Editing and fact-checking issues
When published in the late summer of 2000, Nothing Like It in the World was, like many of Ambrose's previous books, an immediate commercial success and quickly reached the "Number 1" position on the New York Times Best Seller List (Non-Fiction) on September 17, 2000. However, as were many of Ambrose's other late-career works (particularly the fifteen books released between 1990 and 2003, the year after his death), it was also produced under the auspices of (and copyrighted by) Ambrose-Tubbs Inc, the Ambrose family's Helena, MT, based owned and operated umbrella organization for his commercial activities.
Although Ambrose was a retired University history professor, the book was written as a non-academic "popular history" aimed at a large general interest audience. While the manuscript was reviewed by the retired Valuation Engineer of the Southern Pacific Railroad who vetted and corrected all the errors made by Ambrose, none of these corrections were incorporated by the publisher, and it was released with all the errors and misstatements intact. The manuscript was also not peer reviewed for accuracy and sourcing by any other experts on railroad history or outside scholars as would have likely been the case if it had been published by a university press or under the aegis of an academic journal, but instead it was edited and fact-checked only by publisher Simon & Schuster's Editorial Director, Alice Mayhew, Ambrose's longtime editor whom he also credited with originally suggesting the project to him.
While originally well received by the public at large, many reviews of the book by professional historians and other scholars, researchers, and experts in the field appearing in the weeks and months after its release were highly critical of the work as being poorly researched and edited as well as inadequately fact checked.

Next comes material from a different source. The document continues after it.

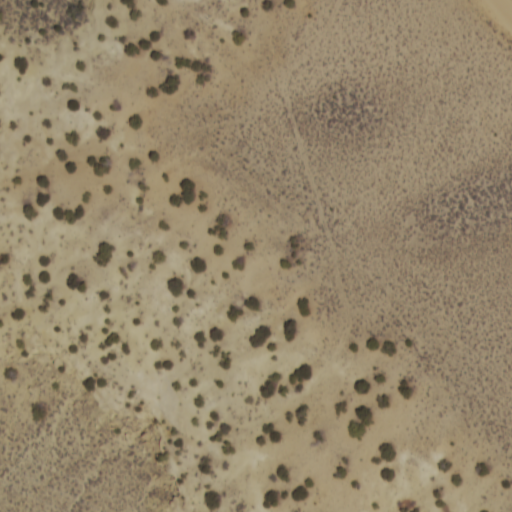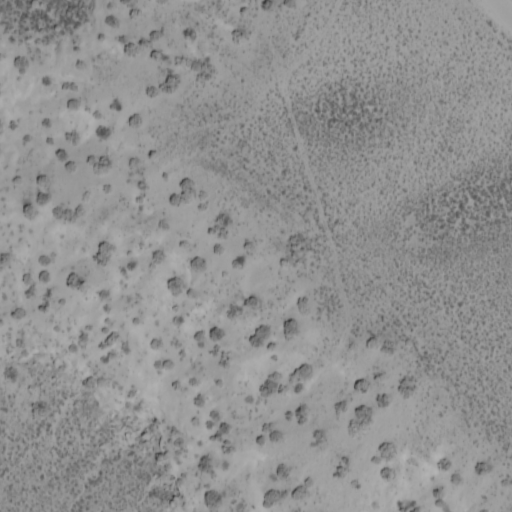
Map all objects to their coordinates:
road: (505, 6)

Several longer form papers and commentaries were also produced by well-known experts on the history of the Pacific Railroad which documented in detail that the book was rife with factual errors, misquotes, contradictions, demonstrably misleading and/or inaccurate statements, and unsupported conclusions.
The most extensive of those papers was first reported in a front-page article published in The Sacramento Bee on January 1, 2001, entitled Area Historians Rail Against Inaccuracies in Book that listed more than sixty instances identified as "significant errors, misstatements, and made-up quotes" in the book which were documented in the detailed December 2000, fact-checking study entitled "The Sins of Stephen E. Ambrose" compiled by three longtime Western US railroad historians, researchers, consultants, and collectors who specialize in the Pacific Railroad and related topics.
On January 11, 2001, Washington Post columnist Lloyd Grove reported in his column, "The Reliable Source", that a co-worker had found a "serious historical error" in the same book that "a chastened Ambrose" promised to correct in future editions. Some journal reviews also sharply criticized the research and fact-checking in the book. Among academic reviewers, University of Notre Dame history professor Walter Nugent observed that it contained "annoying slips" such as mislabeled maps, inaccurate dates, geographical errors, and misidentified word origins, while Don L. Hofsommer of St. Cloud University, the author of eleven books on the history of railroads in the American West, agreed that the book "confuses facts" and that "The research might best be characterized as 'once over lightly'."